**Exercise objective**
Where the records below reach the line containing "Receives a grade", start transcribing, and end with the line containing "Individually produced, receives", exactly and with nothing else added.

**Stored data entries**
╭──
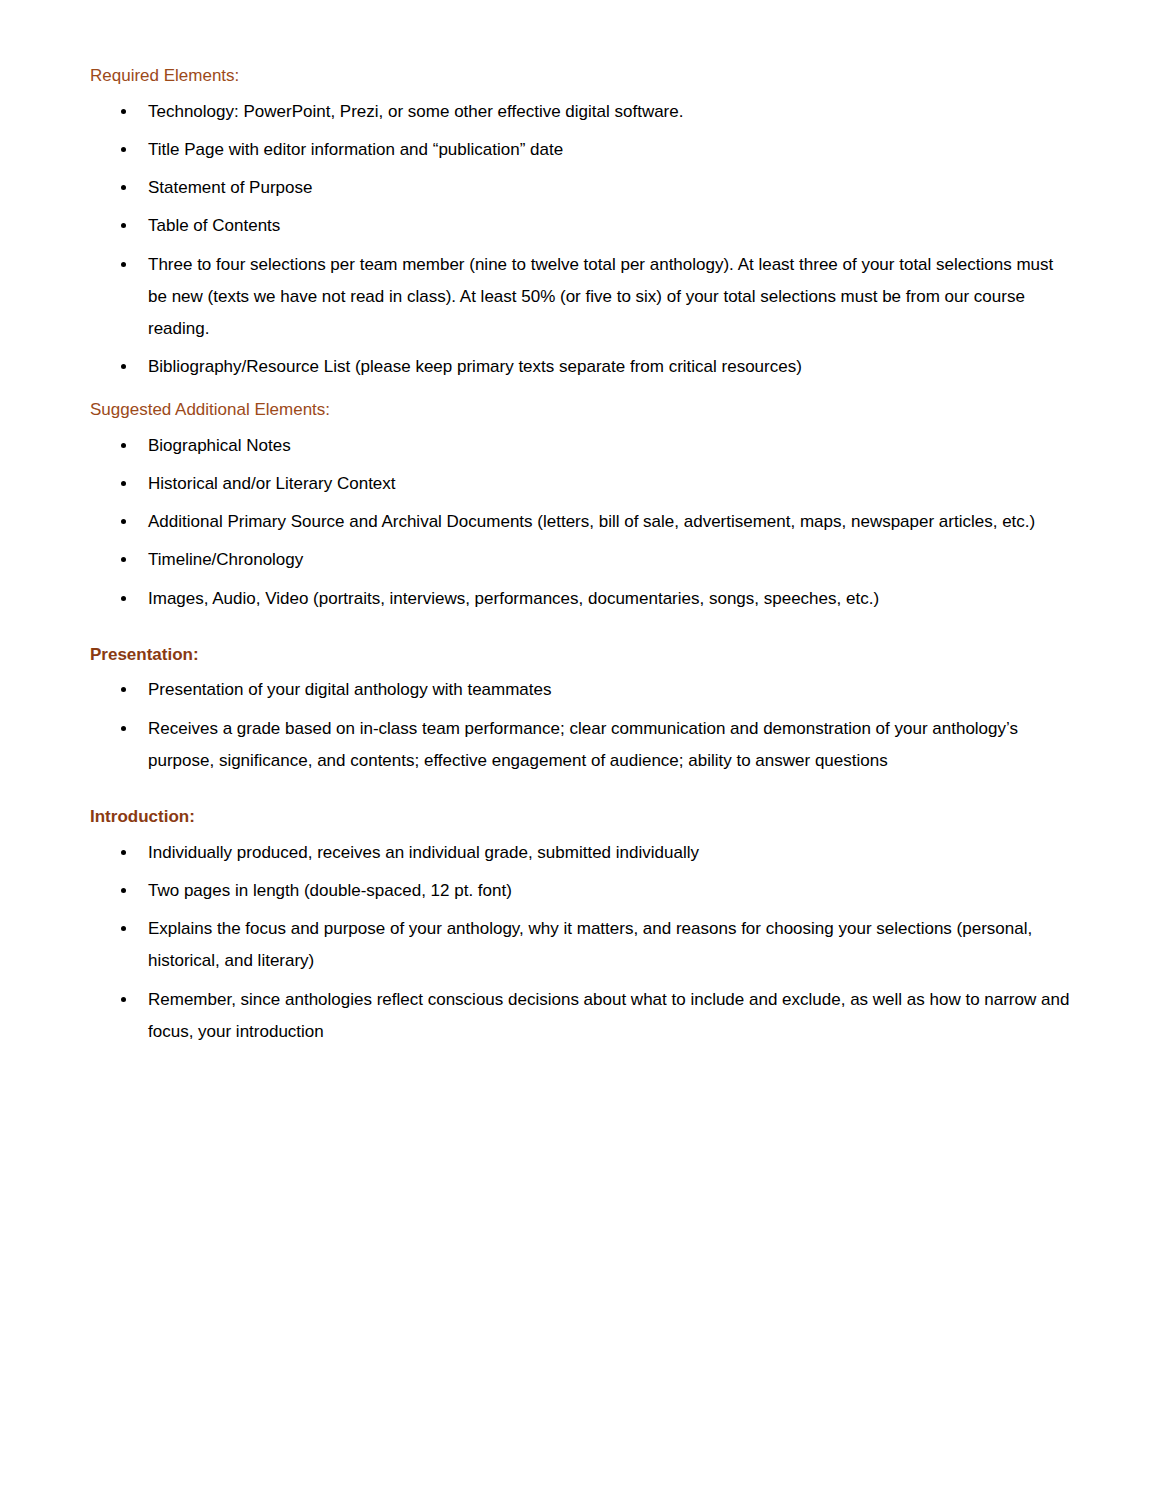Required Elements:
Technology: PowerPoint, Prezi, or some other effective digital software.
Title Page with editor information and “publication” date
Statement of Purpose
Table of Contents
Three to four selections per team member (nine to twelve total per anthology). At least three of your total selections must be new (texts we have not read in class). At least 50% (or five to six) of your total selections must be from our course reading.
Bibliography/Resource List (please keep primary texts separate from critical resources)
Suggested Additional Elements:
Biographical Notes
Historical and/or Literary Context
Additional Primary Source and Archival Documents (letters, bill of sale, advertisement, maps, newspaper articles, etc.)
Timeline/Chronology
Images, Audio, Video (portraits, interviews, performances, documentaries, songs, speeches, etc.)
Presentation:
Presentation of your digital anthology with teammates
Receives a grade based on in-class team performance; clear communication and demonstration of your anthology’s purpose, significance, and contents; effective engagement of audience; ability to answer questions
Introduction:
Individually produced, receives an individual grade, submitted individually
Two pages in length (double-spaced, 12 pt. font)
Explains the focus and purpose of your anthology, why it matters, and reasons for choosing your selections (personal, historical, and literary)
Remember, since anthologies reflect conscious decisions about what to include and exclude, as well as how to narrow and focus, your introduction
╰──
**Answer box**
Receives a grade based on in-class team performance; clear communication and demonstration of your anthology’s purpose, significance, and contents; effective engagement of audience; ability to answer questions
Introduction:
Individually produced, receives an individual grade, submitted individually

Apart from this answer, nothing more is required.